## Task to complete:
Word for word, set down every line of the entries below from the line with "(709, 306) none -> [308,620,352,632] White" to the line with "(320, 407) none -> [466,879,482,895] is", including both, and no other line.

## Dataset extract:

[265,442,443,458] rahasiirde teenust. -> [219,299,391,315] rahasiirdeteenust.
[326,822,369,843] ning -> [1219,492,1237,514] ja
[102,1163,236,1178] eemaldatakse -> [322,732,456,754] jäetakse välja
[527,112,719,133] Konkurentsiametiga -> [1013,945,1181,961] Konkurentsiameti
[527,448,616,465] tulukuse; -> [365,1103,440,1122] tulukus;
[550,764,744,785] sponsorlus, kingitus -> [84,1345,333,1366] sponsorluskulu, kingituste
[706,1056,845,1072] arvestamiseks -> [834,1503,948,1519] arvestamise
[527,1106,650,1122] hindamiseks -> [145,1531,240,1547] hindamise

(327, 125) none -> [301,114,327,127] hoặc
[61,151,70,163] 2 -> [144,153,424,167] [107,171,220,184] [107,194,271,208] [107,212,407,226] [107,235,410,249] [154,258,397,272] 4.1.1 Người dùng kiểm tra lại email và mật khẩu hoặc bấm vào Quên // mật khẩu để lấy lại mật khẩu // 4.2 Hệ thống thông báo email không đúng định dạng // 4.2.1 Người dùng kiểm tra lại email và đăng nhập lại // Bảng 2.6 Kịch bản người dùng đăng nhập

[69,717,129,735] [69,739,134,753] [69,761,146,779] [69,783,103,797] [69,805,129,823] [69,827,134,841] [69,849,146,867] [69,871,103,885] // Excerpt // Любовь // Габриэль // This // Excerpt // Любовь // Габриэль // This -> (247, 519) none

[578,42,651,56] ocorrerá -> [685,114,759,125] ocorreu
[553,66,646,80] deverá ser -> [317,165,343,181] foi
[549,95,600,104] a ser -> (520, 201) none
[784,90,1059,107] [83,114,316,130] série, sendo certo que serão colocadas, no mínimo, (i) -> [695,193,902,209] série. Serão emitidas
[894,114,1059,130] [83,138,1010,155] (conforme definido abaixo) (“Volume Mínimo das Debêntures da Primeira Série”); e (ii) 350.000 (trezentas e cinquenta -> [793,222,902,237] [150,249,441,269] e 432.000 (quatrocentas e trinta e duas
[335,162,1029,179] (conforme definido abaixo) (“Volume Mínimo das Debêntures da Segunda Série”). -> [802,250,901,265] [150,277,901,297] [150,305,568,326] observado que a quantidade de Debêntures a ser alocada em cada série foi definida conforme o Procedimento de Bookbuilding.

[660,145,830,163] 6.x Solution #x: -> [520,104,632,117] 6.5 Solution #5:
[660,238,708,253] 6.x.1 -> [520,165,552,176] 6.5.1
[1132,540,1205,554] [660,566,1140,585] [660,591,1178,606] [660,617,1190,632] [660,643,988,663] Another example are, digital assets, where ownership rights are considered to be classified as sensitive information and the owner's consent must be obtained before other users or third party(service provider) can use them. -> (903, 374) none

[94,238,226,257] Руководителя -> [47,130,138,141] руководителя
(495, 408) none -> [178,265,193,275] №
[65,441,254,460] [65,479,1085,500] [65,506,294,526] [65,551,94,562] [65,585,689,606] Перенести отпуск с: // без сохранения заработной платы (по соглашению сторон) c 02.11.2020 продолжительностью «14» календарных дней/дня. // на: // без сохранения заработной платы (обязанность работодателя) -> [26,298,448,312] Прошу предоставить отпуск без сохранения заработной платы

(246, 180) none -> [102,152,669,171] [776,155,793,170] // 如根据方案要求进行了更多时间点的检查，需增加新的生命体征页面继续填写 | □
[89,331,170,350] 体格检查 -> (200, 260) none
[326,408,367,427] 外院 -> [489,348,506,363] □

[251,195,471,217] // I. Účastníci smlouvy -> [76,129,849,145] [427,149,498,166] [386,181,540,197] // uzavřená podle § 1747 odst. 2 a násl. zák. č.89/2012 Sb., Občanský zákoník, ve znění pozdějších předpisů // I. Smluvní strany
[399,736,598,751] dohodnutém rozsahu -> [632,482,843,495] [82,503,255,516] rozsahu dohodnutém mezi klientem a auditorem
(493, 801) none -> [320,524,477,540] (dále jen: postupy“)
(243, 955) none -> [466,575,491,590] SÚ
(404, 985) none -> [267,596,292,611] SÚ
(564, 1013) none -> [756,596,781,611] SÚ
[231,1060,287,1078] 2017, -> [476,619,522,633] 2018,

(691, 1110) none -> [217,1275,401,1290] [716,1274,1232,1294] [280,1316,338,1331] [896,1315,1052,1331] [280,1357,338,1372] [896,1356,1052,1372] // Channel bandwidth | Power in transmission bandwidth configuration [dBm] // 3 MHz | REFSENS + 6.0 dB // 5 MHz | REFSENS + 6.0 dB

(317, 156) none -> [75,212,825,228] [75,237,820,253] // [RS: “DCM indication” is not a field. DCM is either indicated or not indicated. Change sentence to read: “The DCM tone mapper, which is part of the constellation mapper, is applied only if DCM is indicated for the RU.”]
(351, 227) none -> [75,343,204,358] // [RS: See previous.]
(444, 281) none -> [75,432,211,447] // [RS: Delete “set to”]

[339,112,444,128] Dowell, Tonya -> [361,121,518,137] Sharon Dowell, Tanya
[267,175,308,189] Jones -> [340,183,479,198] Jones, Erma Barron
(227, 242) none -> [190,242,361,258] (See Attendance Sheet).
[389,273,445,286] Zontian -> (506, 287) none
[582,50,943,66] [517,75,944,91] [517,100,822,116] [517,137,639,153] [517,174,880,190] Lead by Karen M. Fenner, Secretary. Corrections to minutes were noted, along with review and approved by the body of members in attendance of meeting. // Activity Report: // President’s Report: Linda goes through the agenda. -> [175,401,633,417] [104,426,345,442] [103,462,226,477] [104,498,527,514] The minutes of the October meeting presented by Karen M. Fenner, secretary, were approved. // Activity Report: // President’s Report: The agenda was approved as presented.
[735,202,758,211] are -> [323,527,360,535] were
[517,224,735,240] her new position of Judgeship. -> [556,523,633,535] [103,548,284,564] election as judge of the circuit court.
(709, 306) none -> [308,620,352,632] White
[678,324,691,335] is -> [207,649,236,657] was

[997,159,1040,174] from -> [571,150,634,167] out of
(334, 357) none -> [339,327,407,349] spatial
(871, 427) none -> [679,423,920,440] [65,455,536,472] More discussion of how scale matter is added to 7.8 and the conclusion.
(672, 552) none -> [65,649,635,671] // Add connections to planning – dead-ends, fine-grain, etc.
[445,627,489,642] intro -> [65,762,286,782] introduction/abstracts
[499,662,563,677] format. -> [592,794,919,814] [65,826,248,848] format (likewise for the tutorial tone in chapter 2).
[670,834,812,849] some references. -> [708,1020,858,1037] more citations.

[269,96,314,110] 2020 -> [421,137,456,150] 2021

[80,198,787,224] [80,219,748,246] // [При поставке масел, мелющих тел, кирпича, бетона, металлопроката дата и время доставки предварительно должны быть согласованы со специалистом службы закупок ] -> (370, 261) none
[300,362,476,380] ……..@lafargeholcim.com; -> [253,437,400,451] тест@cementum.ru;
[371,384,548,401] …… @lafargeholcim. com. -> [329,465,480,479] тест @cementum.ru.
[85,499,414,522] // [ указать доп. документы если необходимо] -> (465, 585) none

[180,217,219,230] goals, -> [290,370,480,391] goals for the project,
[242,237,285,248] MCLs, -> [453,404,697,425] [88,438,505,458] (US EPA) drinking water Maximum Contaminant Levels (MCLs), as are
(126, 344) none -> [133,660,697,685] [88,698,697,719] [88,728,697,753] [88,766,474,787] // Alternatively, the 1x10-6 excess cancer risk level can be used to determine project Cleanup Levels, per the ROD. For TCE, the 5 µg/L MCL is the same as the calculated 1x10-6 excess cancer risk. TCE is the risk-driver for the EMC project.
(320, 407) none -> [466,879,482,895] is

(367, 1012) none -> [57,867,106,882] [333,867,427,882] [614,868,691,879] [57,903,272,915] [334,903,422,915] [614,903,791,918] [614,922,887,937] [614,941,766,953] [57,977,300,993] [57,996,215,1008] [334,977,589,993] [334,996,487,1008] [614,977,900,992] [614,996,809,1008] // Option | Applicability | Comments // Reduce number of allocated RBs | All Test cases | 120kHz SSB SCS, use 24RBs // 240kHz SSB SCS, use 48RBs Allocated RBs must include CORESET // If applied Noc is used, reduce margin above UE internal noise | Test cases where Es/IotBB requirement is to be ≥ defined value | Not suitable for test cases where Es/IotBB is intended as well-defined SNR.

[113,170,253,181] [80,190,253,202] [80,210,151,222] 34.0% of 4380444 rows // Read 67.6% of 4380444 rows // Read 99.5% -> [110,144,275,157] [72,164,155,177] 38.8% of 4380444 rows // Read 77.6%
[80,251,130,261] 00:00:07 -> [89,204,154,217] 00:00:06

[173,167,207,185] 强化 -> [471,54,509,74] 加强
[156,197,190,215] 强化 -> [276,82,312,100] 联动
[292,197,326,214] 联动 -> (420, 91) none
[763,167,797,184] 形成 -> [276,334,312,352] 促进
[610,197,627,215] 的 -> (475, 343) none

## Exercise result:
(709, 306) none -> [308,620,352,632] White
[678,324,691,335] is -> [207,649,236,657] was

[997,159,1040,174] from -> [571,150,634,167] out of
(334, 357) none -> [339,327,407,349] spatial
(871, 427) none -> [679,423,920,440] [65,455,536,472] More discussion of how scale matter is added to 7.8 and the conclusion.
(672, 552) none -> [65,649,635,671] // Add connections to planning – dead-ends, fine-grain, etc.
[445,627,489,642] intro -> [65,762,286,782] introduction/abstracts
[499,662,563,677] format. -> [592,794,919,814] [65,826,248,848] format (likewise for the tutorial tone in chapter 2).
[670,834,812,849] some references. -> [708,1020,858,1037] more citations.

[269,96,314,110] 2020 -> [421,137,456,150] 2021

[80,198,787,224] [80,219,748,246] // [При поставке масел, мелющих тел, кирпича, бетона, металлопроката дата и время доставки предварительно должны быть согласованы со специалистом службы закупок ] -> (370, 261) none
[300,362,476,380] ……..@lafargeholcim.com; -> [253,437,400,451] тест@cementum.ru;
[371,384,548,401] …… @lafargeholcim. com. -> [329,465,480,479] тест @cementum.ru.
[85,499,414,522] // [ указать доп. документы если необходимо] -> (465, 585) none

[180,217,219,230] goals, -> [290,370,480,391] goals for the project,
[242,237,285,248] MCLs, -> [453,404,697,425] [88,438,505,458] (US EPA) drinking water Maximum Contaminant Levels (MCLs), as are
(126, 344) none -> [133,660,697,685] [88,698,697,719] [88,728,697,753] [88,766,474,787] // Alternatively, the 1x10-6 excess cancer risk level can be used to determine project Cleanup Levels, per the ROD. For TCE, the 5 µg/L MCL is the same as the calculated 1x10-6 excess cancer risk. TCE is the risk-driver for the EMC project.
(320, 407) none -> [466,879,482,895] is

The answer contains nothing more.